Purpose.To ensure that new buildings are complementary or visually subordinate to the natural splendor of the river and falls, including its geologic features and native vegetation.
The dramatic nature of the river and the falls define the image of downtown Spokane in a way unlike any other city. Therefore, new buildings should respect the importance of this magnificent and unique centerpiece by not attempting to compete with it visually. Buildings should be designed with respect to location, form and color, so that the river continues to be the emphasis. (C)
Building facades should also incorporate elements that strengthen the natural setting, such as local stone, bay windows, fine-grained articulation, lower floors that frame public spaces, surrounding vegetation.

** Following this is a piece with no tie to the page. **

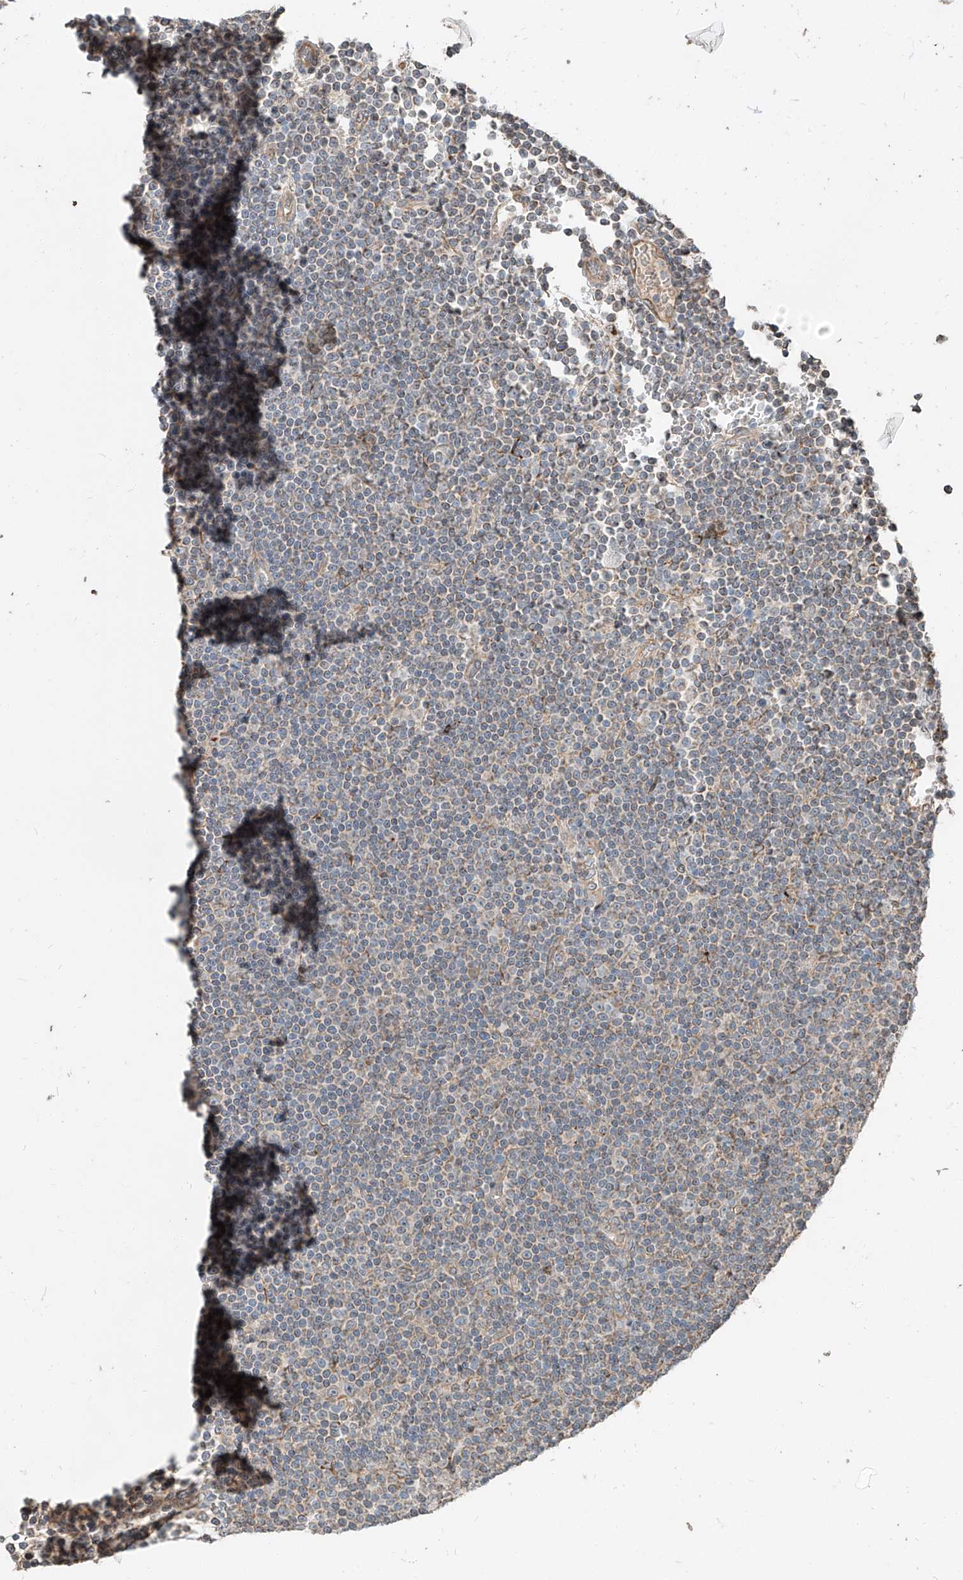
{"staining": {"intensity": "negative", "quantity": "none", "location": "none"}, "tissue": "lymphoma", "cell_type": "Tumor cells", "image_type": "cancer", "snomed": [{"axis": "morphology", "description": "Malignant lymphoma, non-Hodgkin's type, Low grade"}, {"axis": "topography", "description": "Lymph node"}], "caption": "Low-grade malignant lymphoma, non-Hodgkin's type was stained to show a protein in brown. There is no significant expression in tumor cells.", "gene": "STX19", "patient": {"sex": "female", "age": 67}}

The preference is to have buildings that seem like a built extension of rock, embankments, and outcroppings. (C)
Purpose.To ensure that buildings along the shoreline have two public faces – one along the street, the other along the riverfront.
While it is expected that buildings will be primarily oriented toward public streets, there shall also be features such as windows, secondary entries, balconies, and public spaces that are oriented to the river. (R)
Ground Floor Animation.
Purpose.To ensure that buildings take advantage of their unique shoreline setting and contribute to the vitality and activity of downtown.
The ground floor of buildings shall incorporate a combination of at least three of the following features (R):
Windows covering more than thirty percent of the ground level façade facing the shoreline.
Windows covering more than thirty percent of the ground level façade facing the street.
Masonry or stone covering the ground level façade and producing a “plinth” effect.
Ground level details such as accent lighting, decorative medallions, and canopies.
Sculpture, bas relief murals, art worked into paved surfaces.
Retail uses, such as cafes and restaurants, bike rental, and brew pubs.
Publicly accessible gardens, courtyards, or plazas.
Lighting – Dark Sky.
Purpose.To reduce glare and spillover from lighting associated with parking lots or buildings.